Stored entries:
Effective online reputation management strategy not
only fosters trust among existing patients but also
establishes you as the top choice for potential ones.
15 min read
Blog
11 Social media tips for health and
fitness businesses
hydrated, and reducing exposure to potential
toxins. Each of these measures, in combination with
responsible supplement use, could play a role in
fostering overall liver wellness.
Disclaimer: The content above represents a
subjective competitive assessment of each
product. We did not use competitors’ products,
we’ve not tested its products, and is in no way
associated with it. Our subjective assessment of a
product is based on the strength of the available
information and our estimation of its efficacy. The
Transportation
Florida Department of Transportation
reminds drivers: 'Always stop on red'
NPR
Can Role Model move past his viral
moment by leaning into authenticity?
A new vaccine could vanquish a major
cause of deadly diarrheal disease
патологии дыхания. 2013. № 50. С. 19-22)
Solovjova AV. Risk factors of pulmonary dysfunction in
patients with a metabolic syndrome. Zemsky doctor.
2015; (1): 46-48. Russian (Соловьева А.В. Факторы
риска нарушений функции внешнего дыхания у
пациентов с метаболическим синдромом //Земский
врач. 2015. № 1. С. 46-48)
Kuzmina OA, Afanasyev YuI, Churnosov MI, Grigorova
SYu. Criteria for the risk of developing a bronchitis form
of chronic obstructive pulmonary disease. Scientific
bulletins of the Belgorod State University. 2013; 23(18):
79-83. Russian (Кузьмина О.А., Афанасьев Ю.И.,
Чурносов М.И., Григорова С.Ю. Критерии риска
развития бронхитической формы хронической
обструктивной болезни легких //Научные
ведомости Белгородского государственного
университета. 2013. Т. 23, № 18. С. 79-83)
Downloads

--

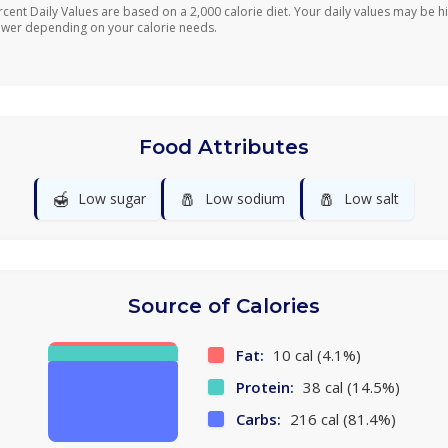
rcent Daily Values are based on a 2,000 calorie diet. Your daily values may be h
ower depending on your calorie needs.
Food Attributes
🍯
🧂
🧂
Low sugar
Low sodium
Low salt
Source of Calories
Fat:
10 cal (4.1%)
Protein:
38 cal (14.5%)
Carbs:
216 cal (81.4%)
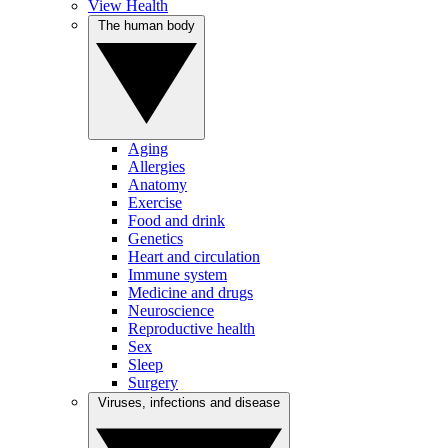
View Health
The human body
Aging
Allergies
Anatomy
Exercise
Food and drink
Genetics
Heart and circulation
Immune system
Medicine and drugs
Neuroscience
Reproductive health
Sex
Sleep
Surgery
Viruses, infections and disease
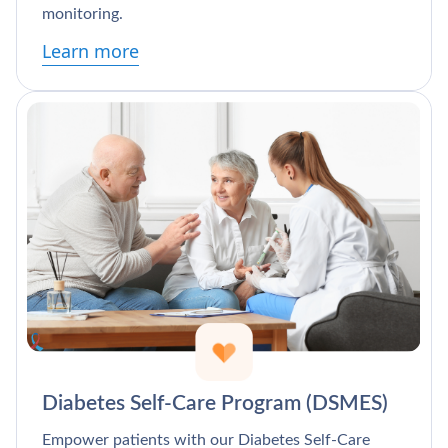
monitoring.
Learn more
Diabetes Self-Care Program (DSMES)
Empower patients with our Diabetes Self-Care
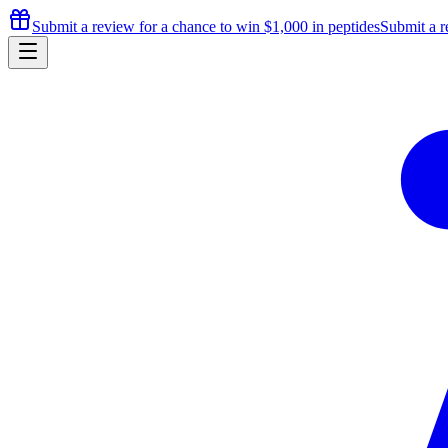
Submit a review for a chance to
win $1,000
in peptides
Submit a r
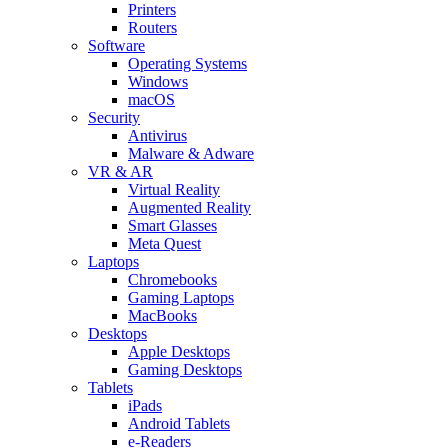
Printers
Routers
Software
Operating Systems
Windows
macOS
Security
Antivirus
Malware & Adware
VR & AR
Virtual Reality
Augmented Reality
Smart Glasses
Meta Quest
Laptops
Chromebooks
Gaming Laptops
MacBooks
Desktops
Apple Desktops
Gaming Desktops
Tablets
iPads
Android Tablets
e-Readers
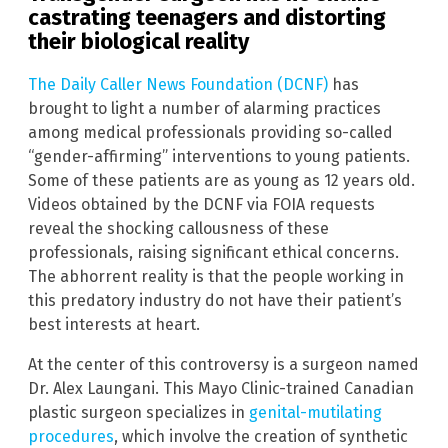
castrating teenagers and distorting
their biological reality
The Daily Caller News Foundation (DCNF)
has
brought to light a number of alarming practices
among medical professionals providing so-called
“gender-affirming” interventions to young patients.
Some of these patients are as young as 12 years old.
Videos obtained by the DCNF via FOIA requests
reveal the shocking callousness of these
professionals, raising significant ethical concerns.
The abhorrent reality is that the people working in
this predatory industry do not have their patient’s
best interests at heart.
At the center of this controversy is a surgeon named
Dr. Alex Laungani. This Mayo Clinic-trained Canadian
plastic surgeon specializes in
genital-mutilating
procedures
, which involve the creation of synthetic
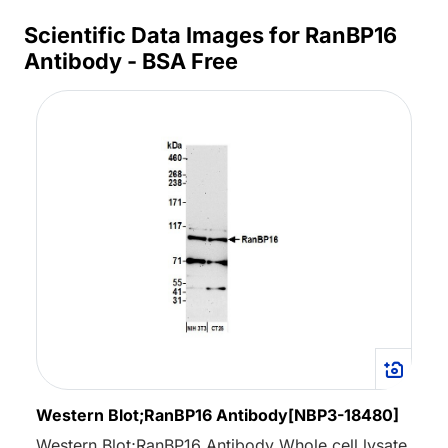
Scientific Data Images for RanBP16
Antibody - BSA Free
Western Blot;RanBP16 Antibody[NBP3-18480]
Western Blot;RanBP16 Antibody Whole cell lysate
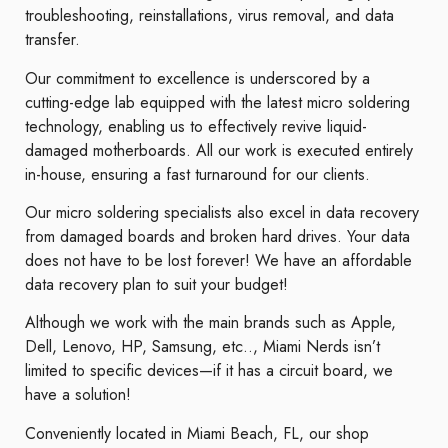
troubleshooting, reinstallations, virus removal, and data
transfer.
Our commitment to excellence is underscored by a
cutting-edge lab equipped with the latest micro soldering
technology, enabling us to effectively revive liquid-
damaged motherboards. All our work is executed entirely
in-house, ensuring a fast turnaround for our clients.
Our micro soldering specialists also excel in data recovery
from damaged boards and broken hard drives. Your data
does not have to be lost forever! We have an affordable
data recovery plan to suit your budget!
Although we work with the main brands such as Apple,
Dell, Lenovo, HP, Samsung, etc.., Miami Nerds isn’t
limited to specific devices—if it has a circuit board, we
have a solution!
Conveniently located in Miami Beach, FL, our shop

## WORK ORDER
Starting at the line containing "Source of Calories" and stopping at the line containing "Empower patients with our Diabetes Self-Care", output each line exactly as it appears above. Leave out the pictures.

## OUTPUT
Source of Calories
Fat:
10 cal (4.1%)
Protein:
38 cal (14.5%)
Carbs:
216 cal (81.4%)
View Health
The human body
Aging
Allergies
Anatomy
Exercise
Food and drink
Genetics
Heart and circulation
Immune system
Medicine and drugs
Neuroscience
Reproductive health
Sex
Sleep
Surgery
Viruses, infections and disease
monitoring.
Learn more
Diabetes Self-Care Program (DSMES)
Empower patients with our Diabetes Self-Care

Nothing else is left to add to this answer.